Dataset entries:
Content starts
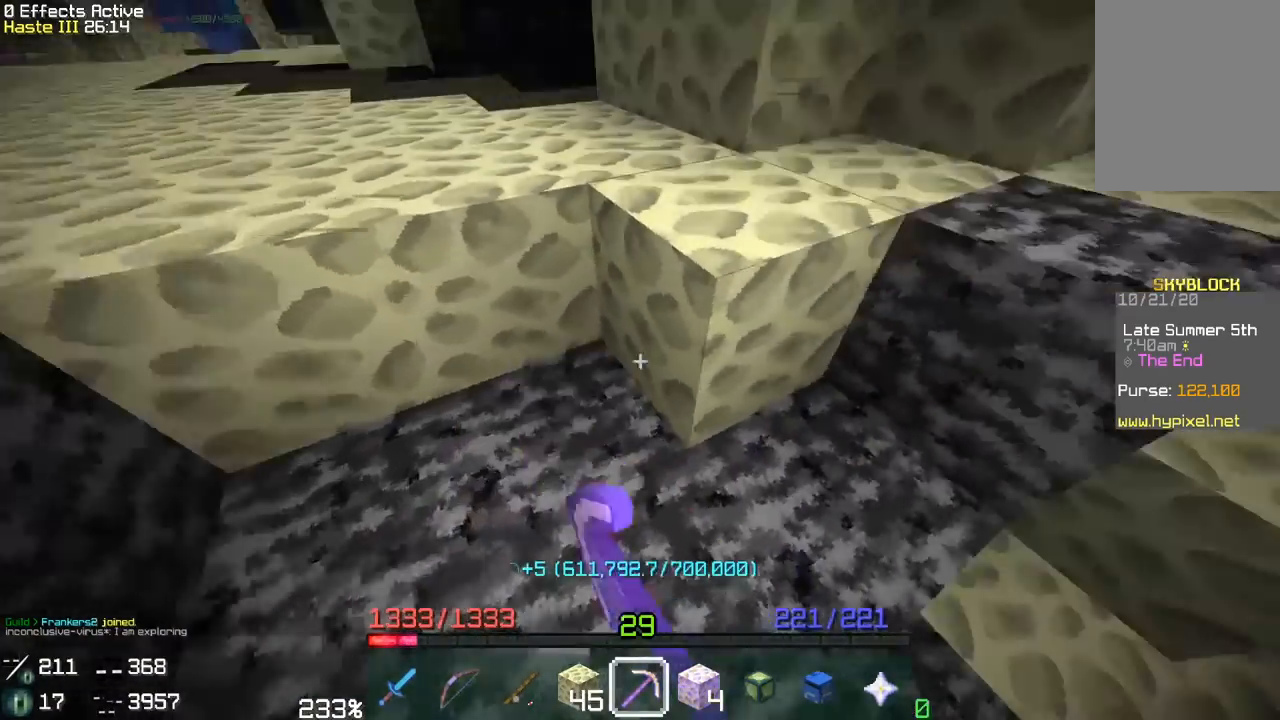
{"keys": ["a", "w"], "mouse": ["left"], "events": [[83, "w", "down"], [167, "d", "up"], [283, "a", "down"], [283, "w", "up"], [417, "w", "down"]]}
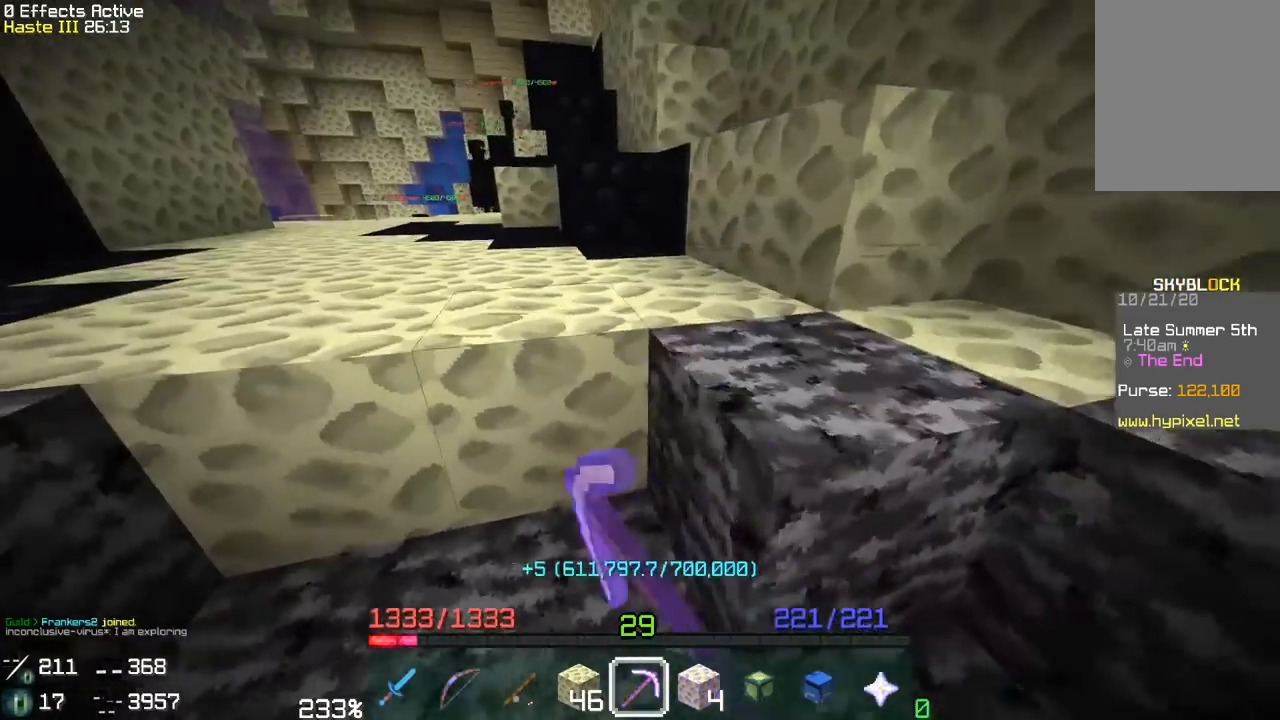
{"keys": [], "mouse": ["left"], "events": [[133, "w", "up"], [150, "a", "up"], [250, "a", "down"], [250, "w", "down"], [483, "a", "up"], [483, "w", "up"]]}
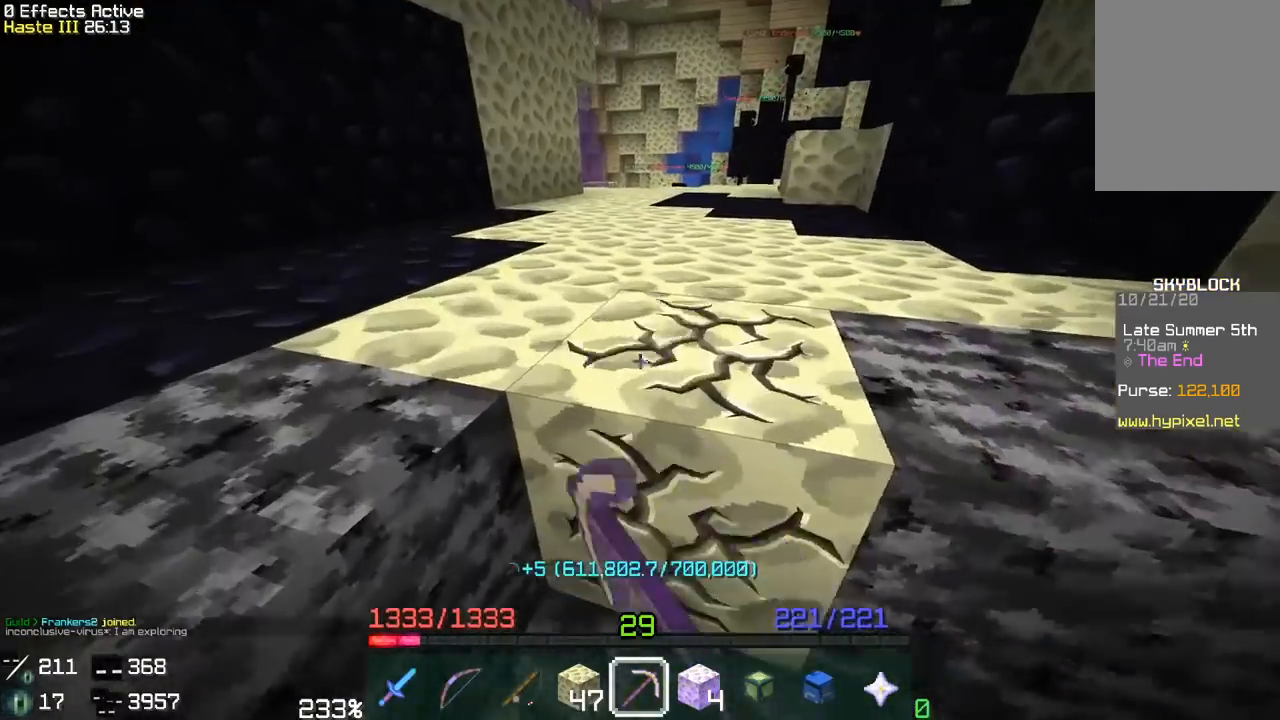
{"keys": ["a", "w"], "mouse": ["left"], "events": [[117, "w", "down"], [133, "a", "down"], [233, "space", "down"], [483, "space", "up"]]}
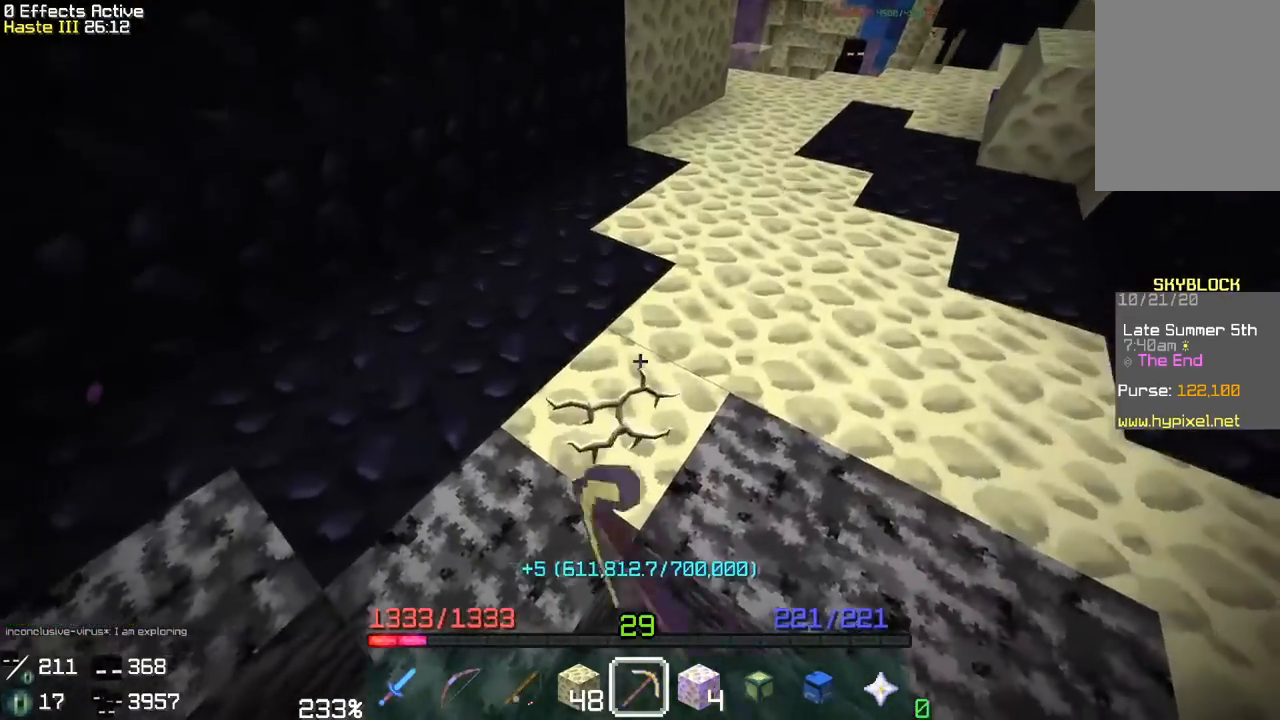
{"keys": ["a", "w"], "mouse": ["left"], "events": []}
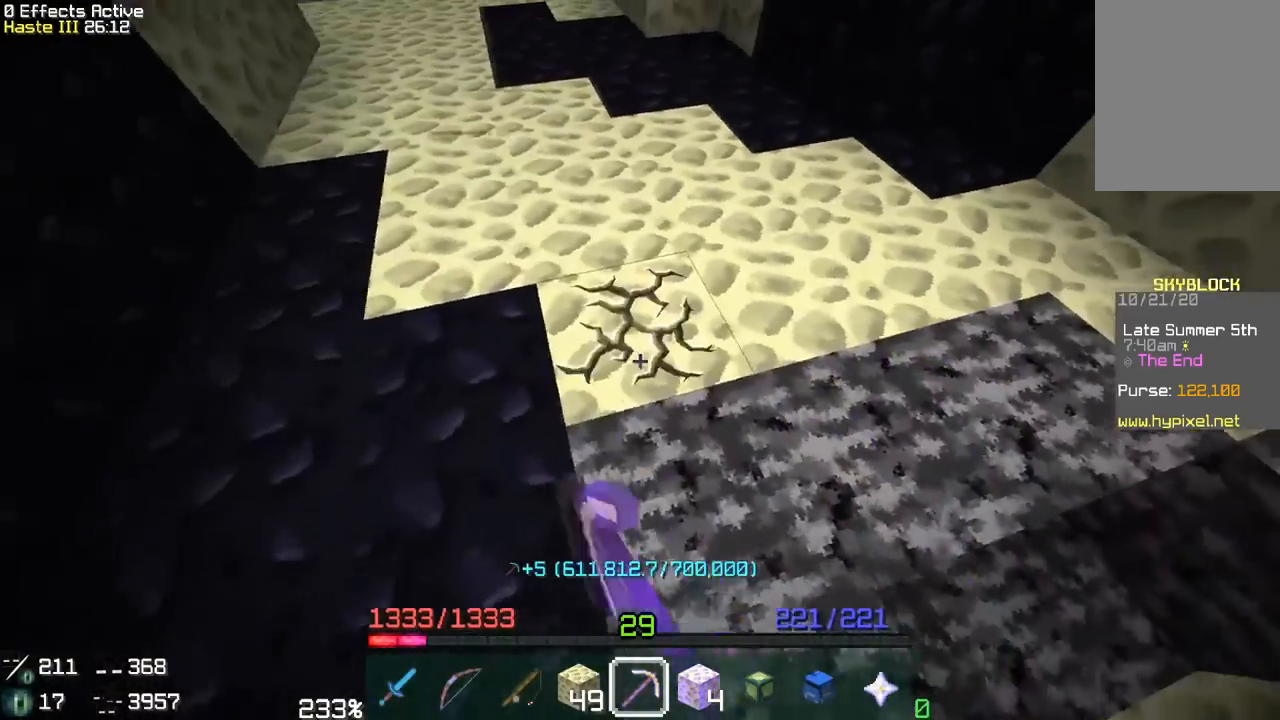
{"keys": [], "mouse": ["left"], "events": [[217, "w", "up"], [500, "a", "up"]]}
Content ends
PROBLEM TO WORK ON
The required answer is each line of the entries containing the string "down".

OUTPUT FOR THIS TASK
{"keys": ["a", "w"], "mouse": ["left"], "events": [[83, "w", "down"], [167, "d", "up"], [283, "a", "down"], [283, "w", "up"], [417, "w", "down"]]}
{"keys": [], "mouse": ["left"], "events": [[133, "w", "up"], [150, "a", "up"], [250, "a", "down"], [250, "w", "down"], [483, "a", "up"], [483, "w", "up"]]}
{"keys": ["a", "w"], "mouse": ["left"], "events": [[117, "w", "down"], [133, "a", "down"], [233, "space", "down"], [483, "space", "up"]]}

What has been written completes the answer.